United States of PAIN? 259 million painkiller prescriptions written every year in the USA
July 6, 2014 in News by The Manimal
Source: Natural News
A recent report from the Centers for Disease Control and Prevention (CDC) reveals that the overprescription of narcotic painkillers is still a major problem in the United States.
The report, published on July 1, is based on data collected by retail pharmacies, which fill the majority of US prescriptions. It found that 259 million prescriptions for narcotic painkillers were written in 2012, roughly one for every adult living in the United States.
Forty-six deaths a day
Narcotic painkillers, which are opioid-based painkillers such as morphine, oxycodone and hydrocodone, are intended primarily for the short-term treatment of moderate to severe pain following surgery or serious injury. The drugs are highly addictive and pose a significant risk of fatal overdose.
According to the CDC, 41 percent of the 41,000 drug overdose deaths recorded in 2011 involved prescription painkillers. Approximately 46 people die from prescription painkiller overdoses in the United States every day.
“Overdoses from opioid narcotics are a serious problem across the country and we know opioid overdoses tend to be highest where opioids get the highest use,” CDC director Tom Frieden said. “[Narcotics] can be an important tool for doctors to use… but they are not the answer every time someone has pain.”

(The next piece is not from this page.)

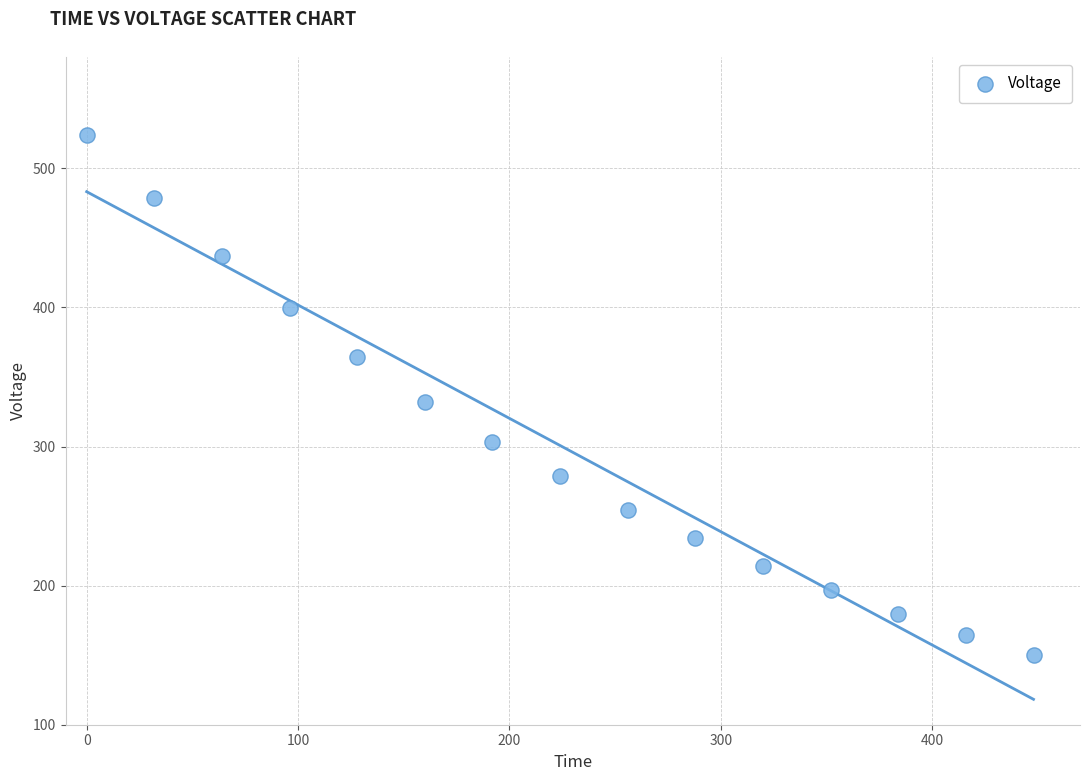

What is the range of X values (max minus min)?

448.0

Prescription rates of opioid painkillers vary widely from state to state, the report found, from a low of 52 prescriptions per 100 residents in Hawaii to a high of 143 prescriptions per 100 residents in Alabama. The state with the second highest prescription rate was Tennessee, followed in descending order by West Virginia, Kentucky, Oklahoma, Mississippi and Louisiana. In addition to Hawaii, states with lower than average rates included California and New York.
The findings are consistent with prior studies, which found that doctors in the South tend to prescribe all drugs at higher than average rates, including antibiotics and stimulants for children. Research has shown that this differential prescription rate cannot be solely explained by higher disease rates.
Policy changes get results
The CDC report encourages states to revise their policies in order to bring down narcotic prescription rates. In an accompanying report, the state of Florida notes its own success in achieving those goals.
In 2010, the CDC ranked Florida as perhaps the top state for prescription drug abuse in the nation. An explosion of “pill mill” clinics between 2003 and 2009 led to Florida having 98 out of the 100 top oxycodone-prescribing doctors and a surge in painkiller-related deaths.
Florida implemented a number of reforms, including new regulations on pain clinics (which led to the shutdown of 250 pill mills) and a new system for monitoring prescription drugs. Between 2010 and 2012, deaths from opioid overdoses dropped 27 percent, while oxycodone-related deaths dropped an astonishing 52.1 percent. Due to the prescription-monitoring system, death rates from other prescription drugs (such as the anxiety drug alprazolam) also fell. Early data suggest that death rates may have continued to fall in 2013.
“These changes may well represent the first well-documented, substantial decline in drug overdose mortality in any state in the past 10 years,” said CDC Director Tom Frieden. “There was a real decline in not just prescription opioid deaths, but all drug overdose deaths, including illicit drugs.”
The report authors noted that not all of the decreased mortality was necessarily due to Florida-specific reforms. For example, the same time period saw the introduction of a new oxycodone formula designed to be more abuse-resistant. Nevertheless, Florida’s decrease in drug-related deaths was much greater than that seen in other states.
“The take-home message is that the problem needs to be attacked from several different angles,” said report co-author Hal Johnson, a consultant for the Florida Department of Health.